> **Provided passage**:
########################################

# Is gore tex worth it.



## john doe (Nov 6, 2009)

Trying to decide between the Level Fly gloves and the Level Halfpipe gloves. The only difference I can see is that the Halfpipes are $20 more and they have gore tex instead of the Membra-Therm Plus. Is gore tex worth the extra $20?


----------



## MistahTaki (Apr 24, 2010)

yes

10char


----------



## AngryHugo (Oct 8, 2009)

yep. it'll breathe better, and it's easier to take care of. pretty much lasts forever, too.


----------



## Triple8Sol (Nov 24, 2008)

This thread doesn't need to go on any further. Answer is a definitive yes, if you can afford it.


----------



## TLN (Sep 7, 2010)

One more answer: YES =)
I was widing all the weekend in Hestra gore tex gloves, and they're perfect! no wetm no cold. all i need. But they're pricey..


----------



## john doe (Nov 6, 2009)

Damn you people making me spend more money. Never imagined I'd be spending $110 on gloves but here I am. Good thing my Smokin I just bought was $85 off and my F20's were only $90.


----------



## jmacphee9 (Nov 11, 2008)

MistahTaki said:


> yes
> 
> 10char


/endthread.

edit: with that said, you dont need to pay 110$ i always buy my gloves at marshalls or tj maxx, got burton gloves for 20$ last season...only reason i would spend 110 is if they were thick leather palms+goretex.

########################################

Copy out the forum thread on whether gore tex gloves are worth the extra cost, word for word from start to finish.

> **Dataset section**:
########################################

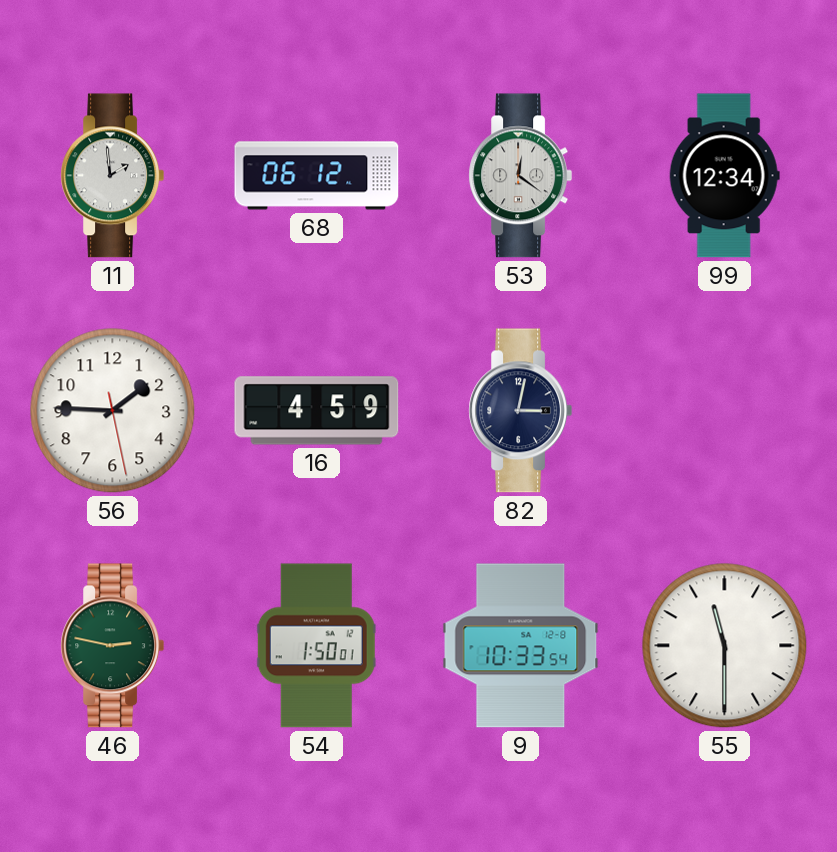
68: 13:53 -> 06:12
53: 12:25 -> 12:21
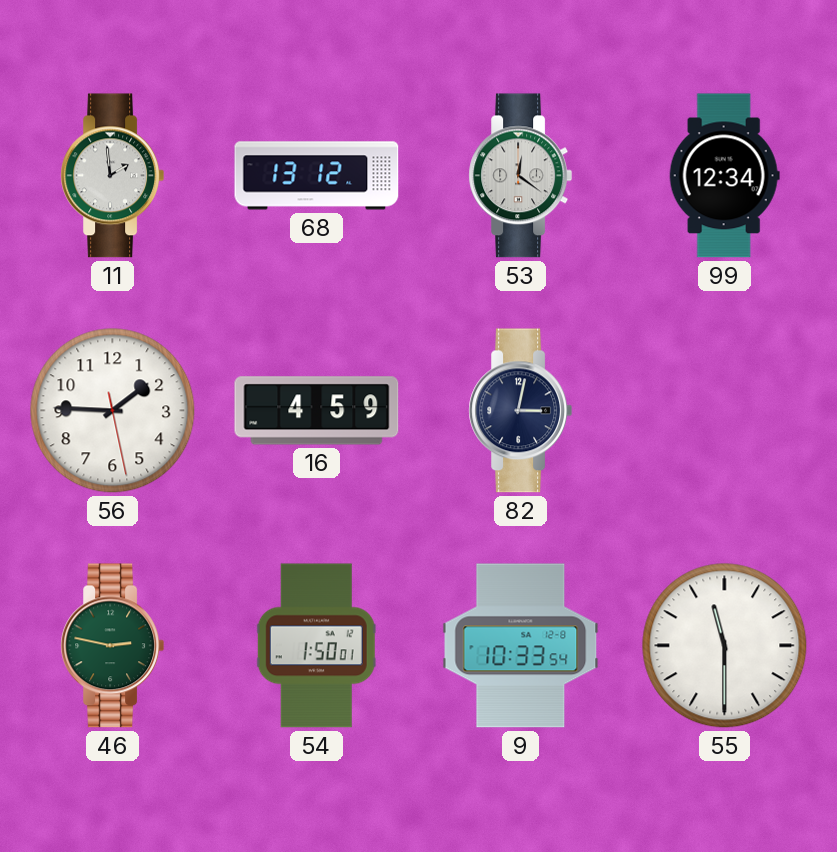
68: 06:12 -> 13:12
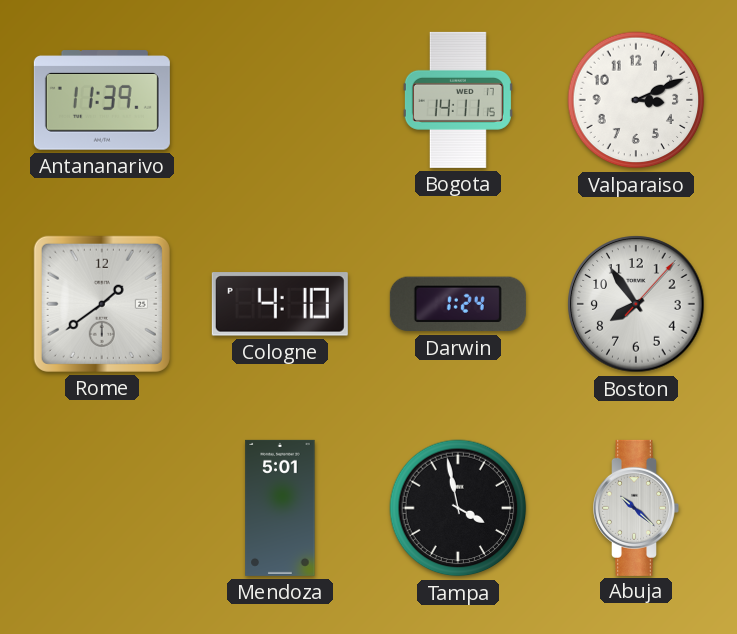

########################################

> **Response to this task**:
# Is gore tex worth it.



## john doe (Nov 6, 2009)

Trying to decide between the Level Fly gloves and the Level Halfpipe gloves. The only difference I can see is that the Halfpipes are $20 more and they have gore tex instead of the Membra-Therm Plus. Is gore tex worth the extra $20?


----------



## MistahTaki (Apr 24, 2010)

yes

10char


----------



## AngryHugo (Oct 8, 2009)

yep. it'll breathe better, and it's easier to take care of. pretty much lasts forever, too.


----------



## Triple8Sol (Nov 24, 2008)

This thread doesn't need to go on any further. Answer is a definitive yes, if you can afford it.


----------



## TLN (Sep 7, 2010)

One more answer: YES =)
I was widing all the weekend in Hestra gore tex gloves, and they're perfect! no wetm no cold. all i need. But they're pricey..


----------



## john doe (Nov 6, 2009)

Damn you people making me spend more money. Never imagined I'd be spending $110 on gloves but here I am. Good thing my Smokin I just bought was $85 off and my F20's were only $90.


----------



## jmacphee9 (Nov 11, 2008)

MistahTaki said:


> yes
> 
> 10char


/endthread.

edit: with that said, you dont need to pay 110$ i always buy my gloves at marshalls or tj maxx, got burton gloves for 20$ last season...only reason i would spend 110 is if they were thick leather palms+goretex.